NVIDIA Conformer-CTC Large (Esperanto)
Property | Value |
---|---|
Parameter Count | 120M |
Architecture | Conformer-CTC |
License | CC-BY-4.0 |
Paper | Conformer: Convolution-augmented Transformer for Speech Recognition |
Test WER | 4.8% |
What is stt_eo_conformer_ctc_large?
This is a state-of-the-art speech recognition model specifically designed for the Esperanto language. It's based on the Conformer architecture, combining convolution and transformer components for optimal speech processing. The model was developed by NVIDIA and fine-tuned from an English SSL-pretrained model on the Mozilla Common Voice Esperanto 11.0 dataset.
Implementation Details
The model utilizes a non-autoregressive Conformer architecture with CTC loss/decoding, containing approximately 120 million parameters. It processes 16 kHz mono-channel audio and outputs lowercase Esperanto text. The model was trained using NVIDIA's NeMo toolkit and is compatible with NVIDIA Riva for production deployments.
- Built using SentencePiece tokenizer with 128 vocabulary size
- Trained on ~250 hours of Esperanto speech data
- Achieves 2.9% WER on dev set and 4.8% WER on test set
- Integrates with NeMo toolkit for easy inference and fine-tuning
Core Capabilities
- Real-time speech transcription for Esperanto
- Support for both single file and batch processing
- Easy integration with NVIDIA Riva for production deployment
- Compatible with standard audio formats (WAV)
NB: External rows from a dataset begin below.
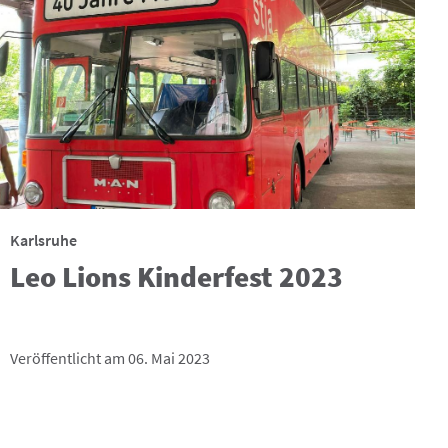
Karlsruhe
Leo Lions Kinderfest 2023
Veröffentlicht am 06. Mai 2023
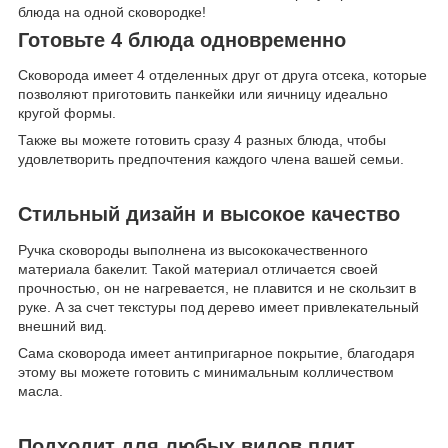
блюда на одной сковородке!
Готовьте 4 блюда одновременно
Сковорода имеет 4 отделенных друг от друга отсека, которые
позволяют приготовить панкейки или яичницу идеально
кругой формы.
Также вы можете готовить сразу 4 разных блюда, чтобы
удовлетворить предпочтения каждого члена вашей семьи.
Стильный дизайн и высокое качество
Ручка сковороды выполнена из высококачественного
материала бакелит. Такой материал отличается своей
прочностью, он не нагревается, не плавится и не скользит в
руке. А за счет текстуры под дерево имеет привлекательный
внешний вид.
Сама сковорода имеет антипригарное покрытие, благодаря
этому вы можете готовить с минимальным колличеством
масла.
Подходит для любых видов плит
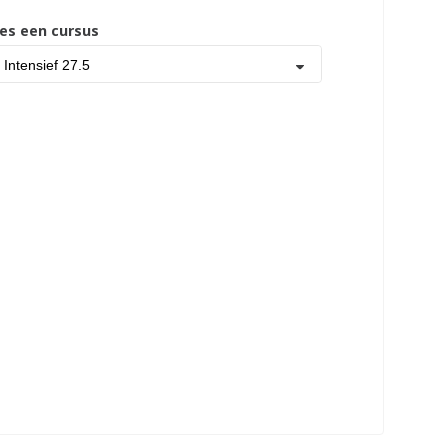
ies een cursus
Intensief 27.5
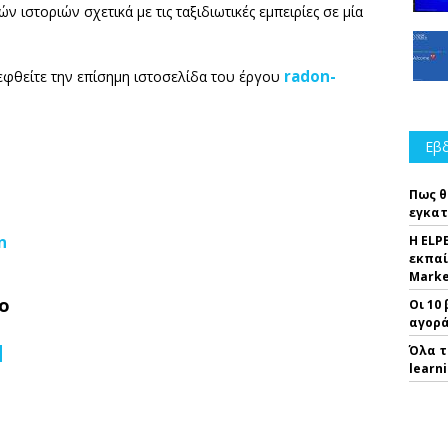
ιστοριών σχετικά με τις ταξιδιωτικές εμπειρίες σε μία
radon-
κεφθείτε την επίσημη ιστοσελίδα του έργου
Εβδ
Πως θ
εγκατ
Η ELP
n
εκπαί
Marke
ο
Οι 10
αγορά
Όλα τ
learn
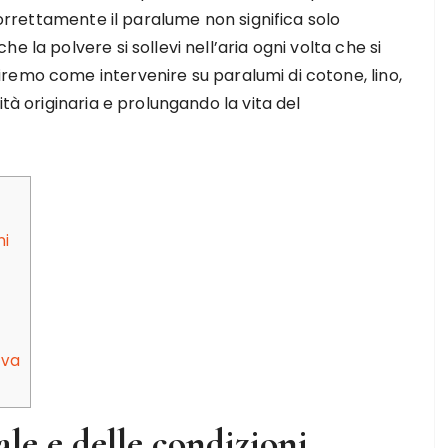
 correttamente il paralume non significa solo
 la polvere si sollevi nell’aria ogni volta che si
remo come intervenire su paralumi di cotone, lino,
ità originaria e prolungando la vita del
ni
iva
le e delle condizioni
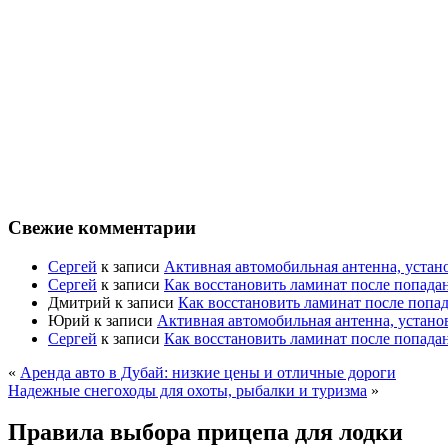
Свежие комментарии
Сергей
к записи
Активная автомобильная антенна, устан
Сергей
к записи
Как восстановить ламинат после попада
Дмитрий
к записи
Как восстановить ламинат после попа
Юрий
к записи
Активная автомобильная антенна, устано
Сергей
к записи
Как восстановить ламинат после попада
«
Аренда авто в Дубай: низкие цены и отличные дороги
Надежные снегоходы для охоты, рыбалки и туризма
»
Правила выбора прицепа для лодки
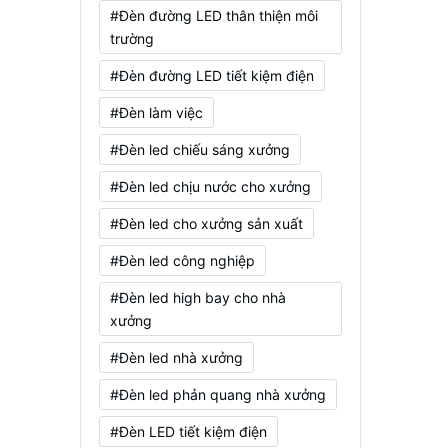
#Đèn đường LED thân thiện môi
trường
#Đèn đường LED tiết kiệm điện
#Đèn làm việc
#Đèn led chiếu sáng xưởng
#Đèn led chịu nước cho xưởng
#Đèn led cho xưởng sản xuất
#Đèn led công nghiệp
#Đèn led high bay cho nhà
xưởng
#Đèn led nhà xưởng
#Đèn led phản quang nhà xưởng
#Đèn LED tiết kiệm điện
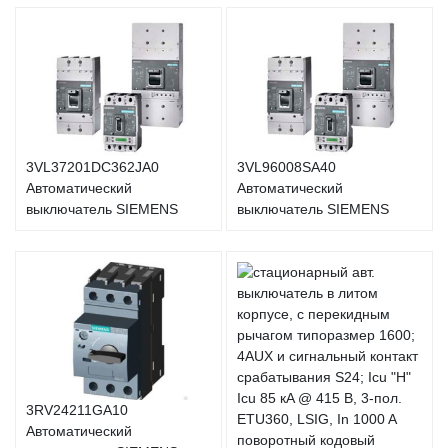
3VL37201DC362JA0
3VL96008SA40
Автоматический
Автоматический
выключатель SIEMENS
выключатель SIEMENS
3RV24211GA10
Автоматический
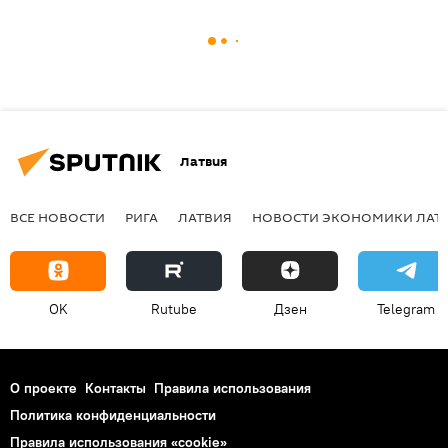
Латвия
ВСЕ НОВОСТИ
РИГА
ЛАТВИЯ
НОВОСТИ ЭКОНОМИКИ ЛАТ
OK
Rutube
Дзен
Telegram
О проекте
Контакты
Правила использования
Политика конфиденциальности
Правила использования «cookie»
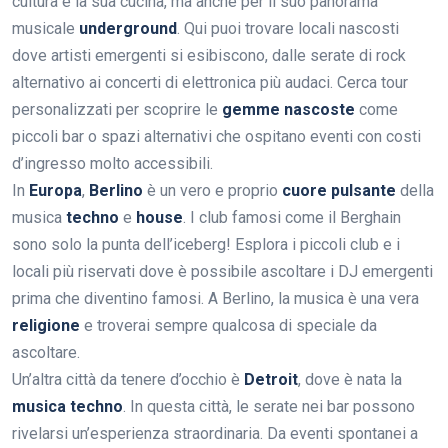
cultura e la sua cucina, ma anche per il suo panorama
musicale
underground
. Qui puoi trovare locali nascosti
dove artisti emergenti si esibiscono, dalle serate di rock
alternativo ai concerti di elettronica più audaci. Cerca tour
personalizzati per scoprire le
gemme nascoste
come
piccoli bar o spazi alternativi che ospitano eventi con costi
d’ingresso molto accessibili.
In
Europa
,
Berlino
è un vero e proprio
cuore pulsante
della
musica
techno
e
house
. I club famosi come il Berghain
sono solo la punta dell’iceberg! Esplora i piccoli club e i
locali più riservati dove è possibile ascoltare i DJ emergenti
prima che diventino famosi. A Berlino, la musica è una vera
religione
e troverai sempre qualcosa di speciale da
ascoltare.
Un’altra città da tenere d’occhio è
Detroit
, dove è nata la
musica techno
. In questa città, le serate nei bar possono
rivelarsi un’esperienza straordinaria. Da eventi spontanei a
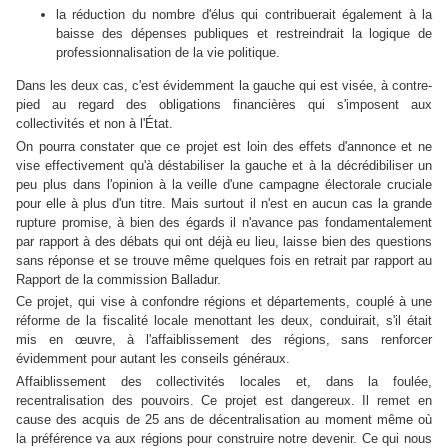
la réduction du nombre d'élus qui contribuerait également à la
baisse des dépenses publiques et restreindrait la logique de
professionnalisation de la vie politique.
Dans les deux cas, c'est évidemment la gauche qui est visée, à contre-
pied au regard des obligations financières qui s'imposent aux
collectivités et non à l'État.
On pourra constater que ce projet est loin des effets d'annonce et ne
vise effectivement qu'à déstabiliser la gauche et à la décrédibiliser un
peu plus dans l'opinion à la veille d'une campagne électorale cruciale
pour elle à plus d'un titre. Mais surtout il n'est en aucun cas la grande
rupture promise, à bien des égards il n'avance pas fondamentalement
par rapport à des débats qui ont déjà eu lieu, laisse bien des questions
sans réponse et se trouve même quelques fois en retrait par rapport au
Rapport de la commission Balladur.
Ce projet, qui vise à confondre régions et départements, couplé à une
réforme de la fiscalité locale menottant les deux, conduirait, s'il était
mis en œuvre, à l'affaiblissement des régions, sans renforcer
évidemment pour autant les conseils généraux.
Affaiblissement des collectivités locales et, dans la foulée,
recentralisation des pouvoirs. Ce projet est dangereux. Il remet en
cause des acquis de 25 ans de décentralisation au moment même où
la préférence va aux régions pour construire notre devenir. Ce qui nous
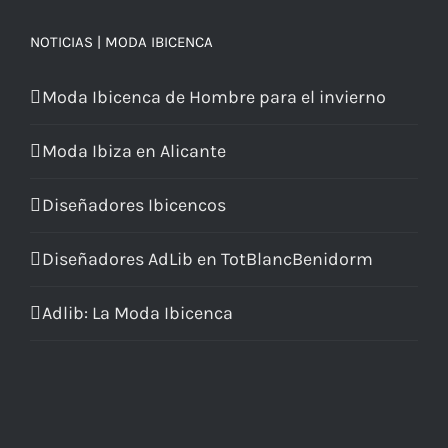
NOTICIAS | MODA IBICENCA
Moda Ibicenca de Hombre para el invierno
Moda Ibiza en Alicante
Diseñadores Ibicencos
Diseñadores AdLib en TotBlancBenidorm
Adlib: La Moda Ibicenca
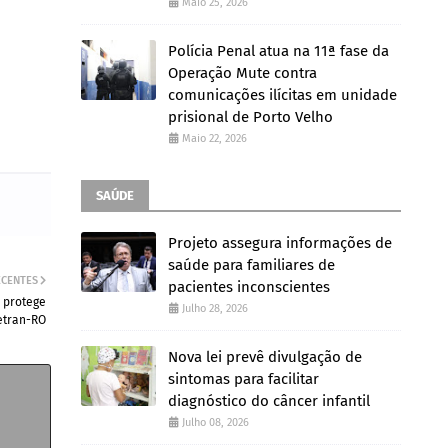
Maio 25, 2026
Polícia Penal atua na 11ª fase da
Operação Mute contra
comunicações ilícitas em unidade
prisional de Porto Velho
Maio 22, 2026
SAÚDE
Projeto assegura informações de
saúde para familiares de
ECENTES
pacientes inconscientes
 protege
Julho 28, 2026
etran-RO
Nova lei prevê divulgação de
sintomas para facilitar
diagnóstico do câncer infantil
Julho 08, 2026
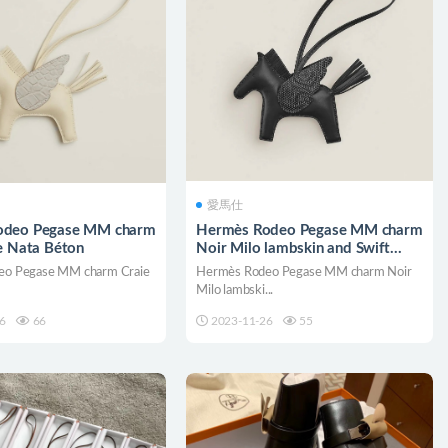
愛馬仕
odeo Pegase MM charm
Hermès Rodeo Pegase MM charm
e Nata Béton
Noir Milo lambskin and Swift
calfskin
eo Pegase MM charm Craie
Hermès Rodeo Pegase MM charm Noir
Milo lambski...
6
66
2023-11-26
55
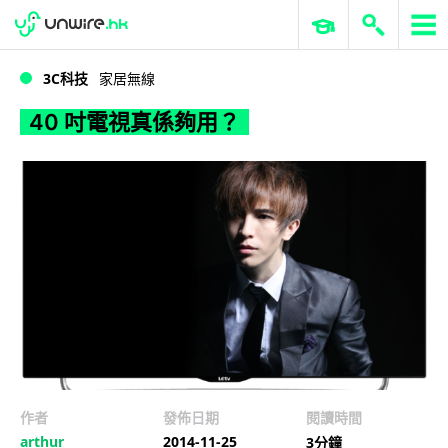
WWDC 2026
GenAI 與雲端科技專區
ERP 與商業 AI
40 吋電視真係夠用？
3C科技
家居無線
40 吋電視真係夠用？
作者
發佈日期
閱讀時間
arthur
2014-11-25
3分鐘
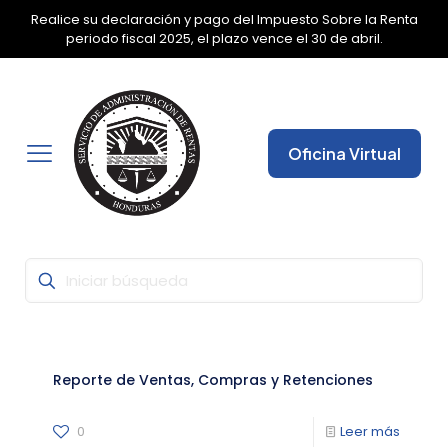
Realice su declaración y pago del Impuesto Sobre la Renta
✕
periodo fiscal 2025, el plazo vence el 30 de abril.
Oficina Virtual
Reporte de Ventas, Compras y Retenciones
0
Leer más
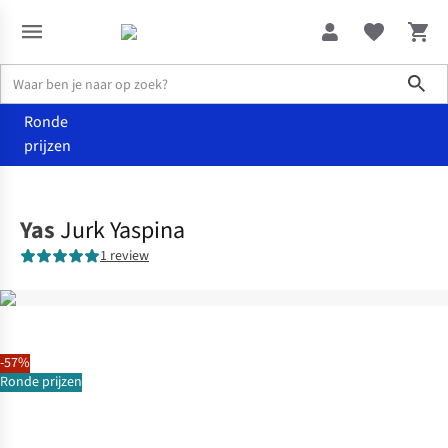
Sho
Ronde
prijzen
Kleding
Jurken
Yas
Jurk Yaspina
1 review
-57%
Ronde prijzen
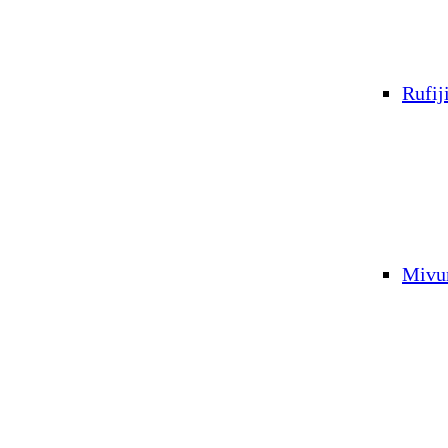
Rufij
Mivu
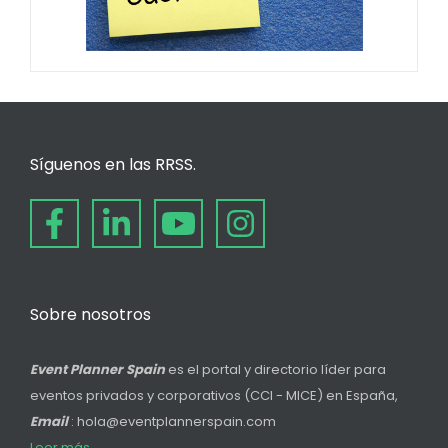
Síguenos en las RRSS.
Sobre nosotros
Event Planner Spain
es el portal y directorio líder para
eventos privados y corporativos (CCI - MICE) en España,
Email
: hola@eventplannerspain.com
Leer más...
Frequently Asked Questions
Q: What makes this model unique?
This model is specifically optimized for Esperanto speech recognition, using transfer learning from English SSL-pretrained models. Its architecture combines the benefits of both convolutional and transformer approaches, making it particularly effective for speech processing tasks.
Q: What are the recommended use cases?
The model is ideal for Esperanto speech transcription tasks, particularly in applications requiring high accuracy and production-grade performance. It's especially suitable for deployment in NVIDIA Riva environments for enterprise-scale solutions.